Einst war mein Gedächtnis geradezu legendär. «Elefantengehirn!» pflegten meine jungen Redaktionskollegen flüsternd unter sich zu sagen, ehe sie sich schüchtern an mich wandten und fragten, ob ich mich erinnere, wie das damals mit dem Skandal um Gemeinderat X in der Gemeinde Y gewesen sei. Das ging allemal schneller als irgendwie darüber zu recherchieren, zumal es ja das Internet noch nicht gab. «Der Alte wird’s schon wissen!» war die einfachste Lösung. Wobei mein «Elefantengedächtnis» für die Kollegen auch mal lästig werden konnte, denn auch für sie Unangenehmes blieb haften.
Item: Das ist länger her, wie ich praktisch tagtäglich erfahren muss. Heute kommt es gelegentlich vor (ehrlich gesagt: fast täglich und immer häufiger…), dass ich im Vorratskeller stehe und nicht mehr weiss, was ich holen wollte. Der zweite Gang die Treppe hinunter ist insofern leicht erfolgreicher, als ich statt des anvisierten Öls wenigstens eine Flasche Essig auf die Anrichte stelle.
Mein Terminkalender nützt bloss dann etwas, wenn ich nicht vergesse, ihn regelmässig zu konsultieren. Und die Namen meiner lieben Mitmenschen – mein Gott: Da stehe ich einem alten Kollegen gegenüber oder einem Nachbarn, dem ich jeden Tag begegne – und ich kann ihm mit dem besten Willen den Namen nicht mehr sagen!
Meine Frau («Hast Du jetzt den Abfallsack nach unten getragen?» – «Vergessen!») nimmt das zusehends mit Stirnrunzeln zur Kenntnis, und auch eine sich steigernde Unwilligkeit ist nicht zu übersehen. «Das kann so nicht weiter gehen», stellte sie vor einiger Zeit dezidiert fest, «jetzt unternehmen wir etwas!» Wobei das «wir» wörtlich gemeint war, denn nach umfangreichen Abklärungen bestellte sie irgendwo in der EU ein entsprechendes Mitteli. Und jetzt war ich an der Reihe: mit dem Schlucken der rot-grün-braun-weiss-grau-violetten Kapseln à 79 Gramm, «einmal täglich zu einer Hauptmahlzeit».
Eingehend hatte ich zuvor den Beipackzettel gelesen und erfahren, dass der für das Wundermittel verantwortliche japanische Tempelbaum zu den ältesten Bäumen der Welt zähle.

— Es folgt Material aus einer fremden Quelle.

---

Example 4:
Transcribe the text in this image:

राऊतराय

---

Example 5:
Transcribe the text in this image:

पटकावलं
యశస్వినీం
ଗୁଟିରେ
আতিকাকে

Gedächtnis und Konzentration (also die geistige Leistungsfähigkeit) würden durch die Kraft seiner verarbeiteten Blätter gestärkt. «Das Zurechtkommen im Alltag wird erleichtert, wodurch auch die Belastung der Angehörigen reduziert wird.» Aha, habe ich doch eine schlaue Frau!
«Hast du den Hund schon kurz raus gelassen?», wurde ich neulich gefragt. «Läck, der ist noch vor der Migros angebunden!» Nach einer Stunde kam ich schnaufend mit unserem Vierbeiner heim – allerdings stand mein Auto noch im fernen Parkhaus.
Nein, das Stirnrunzeln ist bei meiner Frau nicht seltener geworden, im Gegenteil. Und wenn Sie, liebe Leser, mich nun ganz vorsichtig fragen, ob die Kur denn etwas nütze, kann ich das nicht mit ja oder nein beantworten. Vielleicht würde es ja schon, wenn…
Der Fall ist nämlich – unter uns gesagt – ganz einfach: Praktisch jeden Tag vergesse ich, diese Tabletten gegen das Vergessen zu schlucken.